Illinois Public Pension Amendment, 2012

Results
| Choice | Votes | % |
| Yes | 2,436,051 | 56.16% |
| No | 1,901,837 | 43.84% |
| Valid votes | 4,337,888 | 100.00% |
| Invalid or blank votes | 0 | 0.00% |
| Total votes | 4,337,888 | 100.00% |
| Yes 60–70% 50–60% | No 60–70% 50–60% |

= Illinois Public Pension Amendment =

Proposed amendment to Illinois state constitution

The Illinois Public Pension Amendment was a proposed amendment to the Illinois state constitution. On November 6, 2012, Illinois voters rejected it in a statewide referendum, failing both the 60% threshold and 50% threshold among all ballots cast.

A legislatively referred constitutional amendment, if approved, would have amended the Constitution of Illinois. The measure would have made it so that a three-fifths approval would be required by the General Assembly, city councils, and school districts that wish to increase the pension benefits of their employees.

==Passage in the state legislature==
In the legislature, the bill that referred the amendment to voters was entitled "HJRCA 49 (2012)" and was sponsored by Michael Madigan. It was required that, in order to qualify for the ballot, the measure be approved by 60% approval of both the Illinois House of Representatives and the Illinois Senate. On April 18, 2012, it passed the House unanimously, 113–0. On May 3, 2012, the bill passed the Senate, 51–2.

==Referendum==
The amendment was referred to the voters in a referendum during the general election of 2012 Illinois elections on November 6, 2012.

===Ballot language===
The ballot text read,
Upon approval by the voters, the proposed amendment, which takes effect on January 9, 2013, adds a new section to the General Provisions Article of the Illinois Constitution. The new section would require a three-fifths majority vote of each chamber of the General Assembly or the governing body of a unit of local government, school district, or pension or retirement system, in order to increase a benefit under any public pension or retirement system. At the general election to be held on November 6, 2012, you will be called upon to decide whether the proposed amendment should become part of the Illinois Constitution.
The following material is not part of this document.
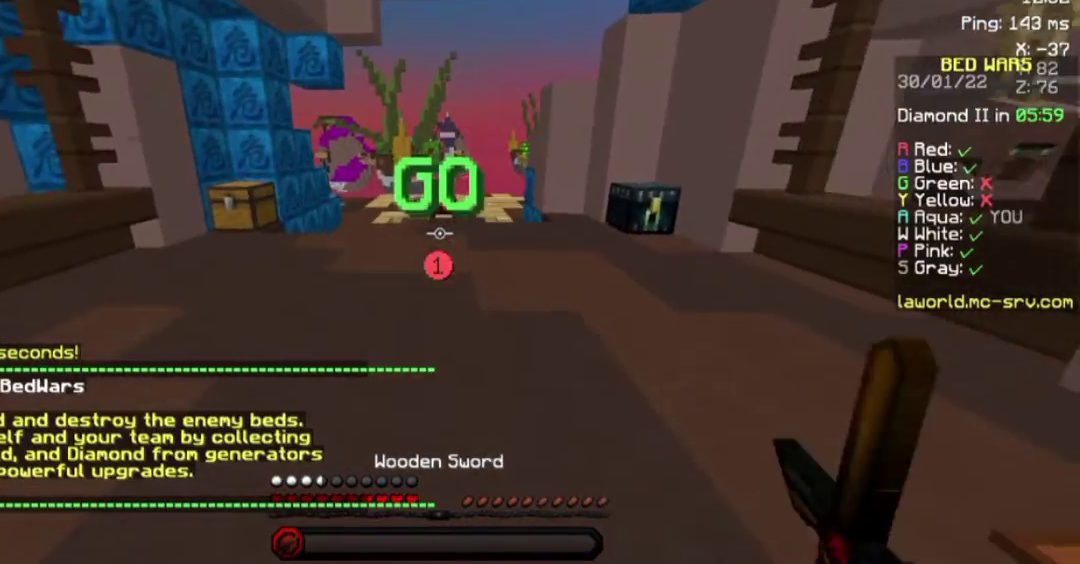
{"keys": [], "mouse": [], "events": [[33, "mouse_left", "down"], [133, "mouse_left", "up"], [250, "mouse_right", "down"], [317, "mouse_left", "down"], [383, "mouse_left", "up"], [383, "mouse_right", "up"], [450, "mouse_right", "down"], [450, "s", "up"], [500, "mouse_right", "up"]]}
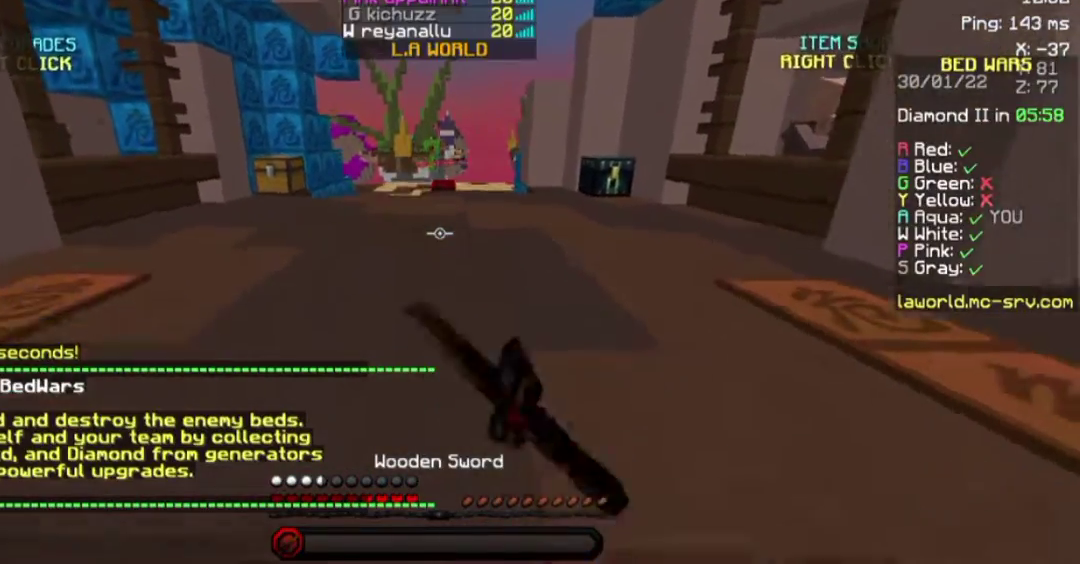
{"keys": ["space", "w"], "mouse": [], "events": [[50, "w", "down"], [267, "space", "down"]]}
If you believe the Illinois Constitution should be amended to require a three-fifths majority vote in order to increase a benefit under any public pension or retirement system, you should vote YES on the question. If you believe the Illinois Constitution should not be amended to require a three-fifths majority vote in order to increase a benefit under any public pension or retirement system, you should vote NO on the question. Three-fifths of those voting on the question or a majority of those voting in the election must vote "YES" in order for the amendment to become effective on January 9, 2013.

For the proposed addition of Section 5.1 to Article XIII of the Illinois Constitution.

YES

NO

===Results===
In order to be approved, the measure required either 60% support among those specifically voting on the amendment or 50% support among all ballots cast in the elections. The measure failed to achieve either.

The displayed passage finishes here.